Thieves and Idlers.

"The burgess speaks the exact truth. Some of these houses are packed with flour and potatoes. The Hungarians and colored men and the 'tin' deputies, now out of a job, have been the real thieves. They pulled trunks from the river, cut the locks and rifled them. There have been no professional thieves here. The thieves live here. Most of the respectable people were swept away by the flood, but nearly all the 'toughs' were left. Now if I had my way I would make the survivors work. Some one said the other day: 'Why talk of sufferers? there are no sufferers. They are all dead.' This is true in a great measure. It is not charity to keep in idleness people who have lost nothing and won't work. I'd hunt them out and put them at it.

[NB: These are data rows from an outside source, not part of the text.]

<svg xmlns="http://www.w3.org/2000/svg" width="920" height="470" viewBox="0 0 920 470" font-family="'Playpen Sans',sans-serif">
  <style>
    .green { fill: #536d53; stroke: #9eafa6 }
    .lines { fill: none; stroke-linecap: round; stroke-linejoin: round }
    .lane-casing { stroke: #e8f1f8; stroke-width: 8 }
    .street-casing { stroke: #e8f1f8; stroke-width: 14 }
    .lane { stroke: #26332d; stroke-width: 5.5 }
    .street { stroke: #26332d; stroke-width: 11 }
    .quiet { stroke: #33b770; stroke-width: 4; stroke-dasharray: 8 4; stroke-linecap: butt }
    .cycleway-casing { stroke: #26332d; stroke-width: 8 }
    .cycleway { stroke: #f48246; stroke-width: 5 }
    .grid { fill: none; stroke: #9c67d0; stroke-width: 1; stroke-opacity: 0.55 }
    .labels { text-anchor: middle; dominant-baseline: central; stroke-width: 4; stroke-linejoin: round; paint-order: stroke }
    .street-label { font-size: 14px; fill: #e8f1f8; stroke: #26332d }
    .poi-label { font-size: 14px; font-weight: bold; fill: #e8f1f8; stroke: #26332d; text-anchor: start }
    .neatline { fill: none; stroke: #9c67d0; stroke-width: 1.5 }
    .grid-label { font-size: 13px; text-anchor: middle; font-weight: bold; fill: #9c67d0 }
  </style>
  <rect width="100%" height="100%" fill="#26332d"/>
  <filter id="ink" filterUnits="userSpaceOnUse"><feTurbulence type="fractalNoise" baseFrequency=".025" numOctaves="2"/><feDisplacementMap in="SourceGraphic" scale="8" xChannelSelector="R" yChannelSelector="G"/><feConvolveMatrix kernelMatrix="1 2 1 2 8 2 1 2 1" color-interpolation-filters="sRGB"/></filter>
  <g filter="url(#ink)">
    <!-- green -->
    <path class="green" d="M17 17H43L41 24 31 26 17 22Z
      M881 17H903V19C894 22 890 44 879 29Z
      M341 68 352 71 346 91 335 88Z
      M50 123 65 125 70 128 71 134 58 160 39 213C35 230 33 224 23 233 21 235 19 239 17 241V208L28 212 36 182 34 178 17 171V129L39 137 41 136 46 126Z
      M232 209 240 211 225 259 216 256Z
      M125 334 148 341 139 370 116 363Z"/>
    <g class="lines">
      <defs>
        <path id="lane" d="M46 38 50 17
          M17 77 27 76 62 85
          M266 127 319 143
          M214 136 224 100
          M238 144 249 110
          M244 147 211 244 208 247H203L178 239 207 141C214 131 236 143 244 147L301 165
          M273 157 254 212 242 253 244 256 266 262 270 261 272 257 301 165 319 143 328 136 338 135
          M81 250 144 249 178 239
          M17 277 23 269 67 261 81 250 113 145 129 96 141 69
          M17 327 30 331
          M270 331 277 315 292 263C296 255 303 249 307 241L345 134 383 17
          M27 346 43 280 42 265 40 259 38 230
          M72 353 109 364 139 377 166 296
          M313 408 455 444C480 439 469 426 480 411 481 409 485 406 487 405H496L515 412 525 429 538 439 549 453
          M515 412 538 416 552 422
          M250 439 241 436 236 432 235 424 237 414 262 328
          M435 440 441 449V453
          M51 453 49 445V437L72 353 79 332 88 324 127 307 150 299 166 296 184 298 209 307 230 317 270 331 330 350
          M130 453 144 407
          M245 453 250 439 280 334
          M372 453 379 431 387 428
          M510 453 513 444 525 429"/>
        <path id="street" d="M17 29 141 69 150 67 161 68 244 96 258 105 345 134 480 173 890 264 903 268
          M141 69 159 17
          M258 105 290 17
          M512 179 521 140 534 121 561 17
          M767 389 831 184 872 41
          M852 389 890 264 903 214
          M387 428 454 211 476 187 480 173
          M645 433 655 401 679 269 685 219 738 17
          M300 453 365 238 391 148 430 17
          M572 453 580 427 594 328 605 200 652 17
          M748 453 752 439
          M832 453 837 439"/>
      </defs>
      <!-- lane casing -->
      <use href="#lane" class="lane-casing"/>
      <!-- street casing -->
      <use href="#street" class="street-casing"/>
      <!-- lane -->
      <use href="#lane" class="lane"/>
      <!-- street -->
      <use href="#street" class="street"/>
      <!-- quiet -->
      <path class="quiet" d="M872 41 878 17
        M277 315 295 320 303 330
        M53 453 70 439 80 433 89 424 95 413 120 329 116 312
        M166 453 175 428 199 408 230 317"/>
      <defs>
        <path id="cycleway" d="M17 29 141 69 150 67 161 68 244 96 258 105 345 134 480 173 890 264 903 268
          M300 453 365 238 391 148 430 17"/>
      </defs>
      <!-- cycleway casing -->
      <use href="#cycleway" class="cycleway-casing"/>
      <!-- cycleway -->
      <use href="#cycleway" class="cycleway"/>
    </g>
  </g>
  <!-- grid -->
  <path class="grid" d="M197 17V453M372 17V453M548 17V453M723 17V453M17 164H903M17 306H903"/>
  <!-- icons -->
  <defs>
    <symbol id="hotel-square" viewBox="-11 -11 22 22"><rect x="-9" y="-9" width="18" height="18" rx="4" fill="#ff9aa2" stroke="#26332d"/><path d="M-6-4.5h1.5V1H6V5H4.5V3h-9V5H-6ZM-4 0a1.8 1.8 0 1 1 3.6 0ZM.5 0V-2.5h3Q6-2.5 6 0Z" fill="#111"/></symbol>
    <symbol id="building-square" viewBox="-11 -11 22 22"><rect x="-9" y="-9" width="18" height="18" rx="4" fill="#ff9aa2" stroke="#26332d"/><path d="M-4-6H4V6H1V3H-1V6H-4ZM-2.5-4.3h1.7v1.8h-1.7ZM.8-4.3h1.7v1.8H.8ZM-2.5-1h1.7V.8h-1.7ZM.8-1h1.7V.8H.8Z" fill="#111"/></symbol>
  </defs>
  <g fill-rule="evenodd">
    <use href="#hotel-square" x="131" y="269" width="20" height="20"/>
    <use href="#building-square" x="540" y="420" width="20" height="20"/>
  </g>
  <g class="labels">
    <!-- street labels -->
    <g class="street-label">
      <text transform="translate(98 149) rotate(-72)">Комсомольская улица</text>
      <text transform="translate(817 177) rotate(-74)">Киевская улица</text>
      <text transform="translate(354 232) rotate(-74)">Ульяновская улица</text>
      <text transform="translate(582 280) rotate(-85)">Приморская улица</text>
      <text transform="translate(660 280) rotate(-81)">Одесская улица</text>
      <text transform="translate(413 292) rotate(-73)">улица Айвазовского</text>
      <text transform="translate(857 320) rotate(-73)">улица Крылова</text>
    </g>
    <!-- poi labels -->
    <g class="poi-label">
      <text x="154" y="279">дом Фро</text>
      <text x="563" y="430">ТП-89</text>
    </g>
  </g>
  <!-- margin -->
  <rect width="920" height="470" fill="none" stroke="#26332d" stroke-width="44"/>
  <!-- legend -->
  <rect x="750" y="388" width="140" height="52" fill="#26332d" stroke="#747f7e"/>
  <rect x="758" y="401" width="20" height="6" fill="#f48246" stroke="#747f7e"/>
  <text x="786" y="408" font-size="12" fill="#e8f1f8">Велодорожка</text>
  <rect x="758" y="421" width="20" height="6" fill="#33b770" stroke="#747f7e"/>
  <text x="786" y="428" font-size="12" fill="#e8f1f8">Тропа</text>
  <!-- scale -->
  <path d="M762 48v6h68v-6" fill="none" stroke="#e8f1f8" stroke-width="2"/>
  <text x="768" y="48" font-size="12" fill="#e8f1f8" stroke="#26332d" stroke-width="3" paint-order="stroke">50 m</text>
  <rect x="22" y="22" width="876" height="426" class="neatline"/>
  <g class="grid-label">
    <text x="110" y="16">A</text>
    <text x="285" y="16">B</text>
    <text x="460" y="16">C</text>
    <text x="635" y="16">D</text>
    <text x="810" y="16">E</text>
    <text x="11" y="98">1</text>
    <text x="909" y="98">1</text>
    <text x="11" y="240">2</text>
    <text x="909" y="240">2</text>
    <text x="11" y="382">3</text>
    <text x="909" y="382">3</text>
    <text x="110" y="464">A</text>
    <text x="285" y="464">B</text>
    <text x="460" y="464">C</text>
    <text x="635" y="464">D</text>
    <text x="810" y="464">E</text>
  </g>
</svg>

"Well, we will pass this supply depot, strike the Baltimore and Ohio track, and go up Stony Creek a bit. Notice the long lines of freight cars loaded with supplies. On our right runs the little river. On our left is Ward 7. I will note it as No. 8 on the map. You see there is a little stretch of plateau and then the ground rises rapidly. See what ravages the flood made on the plateau. The houses are wrecked and filled with mud. The local name of this place is Hornertown. One man here had $60,000 in his house. It was wrecked. He dug away at the ruins and found $20,000. If we followed the stream up a mile or so we would come to the Stonyvale Cemetery. It is covered with logs and wrecks of houses. It was in one of these houses that the body of a woman was found last Saturday. She was sitting at a table. The house had floated here on the back water from down the river.

Red Cross Tents.

"There, I guess we have walked far enough. Here are the tents of the Red Cross Society, and by the side of them are those of the United States engineers. The engineers have thrown a pontoon bridge over the river, you see, to a place called Kernville. Here you are, No. 9 on our little map. Let us cross. By George! there is an old man on the bridge I have seen before. He lost his wife and two children in the flood, but he isn't crying for them. What bothers him most is the loss of a clock, but in the clock was $1,600.

"You see there is nothing new in Kernville. It is the same old story. Many lives have been lost here and the wreckage is something awful. The houses that remain are filled with mud and the ceilings still drip with water. People seem to have lost their senses. They are apparently paralyzed by their troubles. They sit around waiting for some one to come and clear the wreckage away.

"Well, it is a terrible sight and we will hurry through the place and cross to Johnstown flat, over another pontoon bridge further down. It brings us out, as you see, near the main street again. Hello! there is a man; there is his name on the sign—Kramer, isn't it? who is getting his grocery store open, the first in town. He was flooded, but carried some of his goods to an upper floor and saved them. Lucky Kramer! Here is a man selling photographs on the porch of a doctor's office. Dr. Brinkey. Oh, yes, he was drowned. His body was found last Monday.

"Well, we'll hurry by and get up to headquarters once more. It is 6 o'clock. See, the workmen are knocking off and are going to the river to wash up. Now, out comes the baseball, for recreation always follows work here.

"Once more on the platform of the freight station. Dusk settles down over the valley. An engine near by begins to throb and electric lights spring up here and there. All over the town the flames of the great bonfires leap out of the gloom. From the camps of the workmen come ribald songs and jests, The presence of death has no effect on the living.